The recent development of Multimodal Large Language Models (MLLMs) has significantly advanced AI's ability to understand visual modalities. However, existing evaluation benchmarks remain limited to single-turn question answering, overlooking the complexity of multi-turn dialogues in real-world scenarios. To bridge this gap, we introduce MT-Video-Bench, a holistic video understanding benchmark for evaluating MLLMs in multi-turn dialogues. Specifically, our MT-Video-Bench mainly assesses six core competencies that focus on perceptivity and interactivity, encompassing 987 meticulously curated multi-turn dialogues from diverse domains. These capabilities are rigorously aligned with real-world applications, such as interactive sports analysis and multi-turn video-based intelligent tutoring. With MT-Video-Bench, we extensively evaluate various state-of-the-art open-source and closed-source MLLMs, revealing their significant performance discrepancies and limitations in handling multi-turn video dialogues.

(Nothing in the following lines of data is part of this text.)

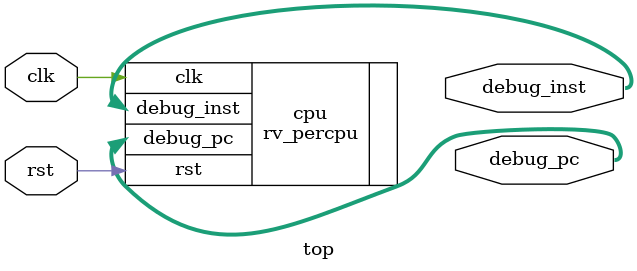
<source format=v>
module top #(parameter WIDTH = 32)(
    input                   clk,
    input                   rst,  

    //debug
    output  [WIDTH - 1: 0]  debug_pc,
    output  [WIDTH - 1: 0]  debug_inst
);  
    // reg [WIDTH - 1: 0] pc_r;
    // always @(posedge clk ) begin
    //     if(rst) pc_r <= 32'h80000000;
    //     else pc_r <= pc_r + 4;
    // end
    // assign pc = pc_r;

    rv_percpu cpu(
        .clk        (clk),
        .rst        (rst),
        .debug_pc   (debug_pc   ),
        .debug_inst (debug_inst )
    );
endmodule
</source>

The benchmark will be publicly available to foster future research.

翻译：多模态大语言模型（MLLMs）的最新发展显著提升了人工智能理解视觉模态的能力。然而，现有的评估基准仍局限于单轮问答，忽略了现实场景中多轮对话的复杂性。为弥补这一不足，我们提出了MT-Video-Bench，这是一个用于评估MLLMs在多轮对话中视频理解能力的综合性基准。具体而言，我们的MT-Video-Bench主要评估聚焦于感知力与交互性的六项核心能力，涵盖了来自不同领域的987个精心构建的多轮对话。这些能力与现实世界应用（如交互式体育分析和基于视频的多轮智能辅导）严格对齐。利用MT-Video-Bench，我们对多种当前最先进的开源及闭源MLLMs进行了广泛评估，揭示了它们在处理多轮视频对话时存在的显著性能差异与局限。该基准将公开提供，以促进未来研究。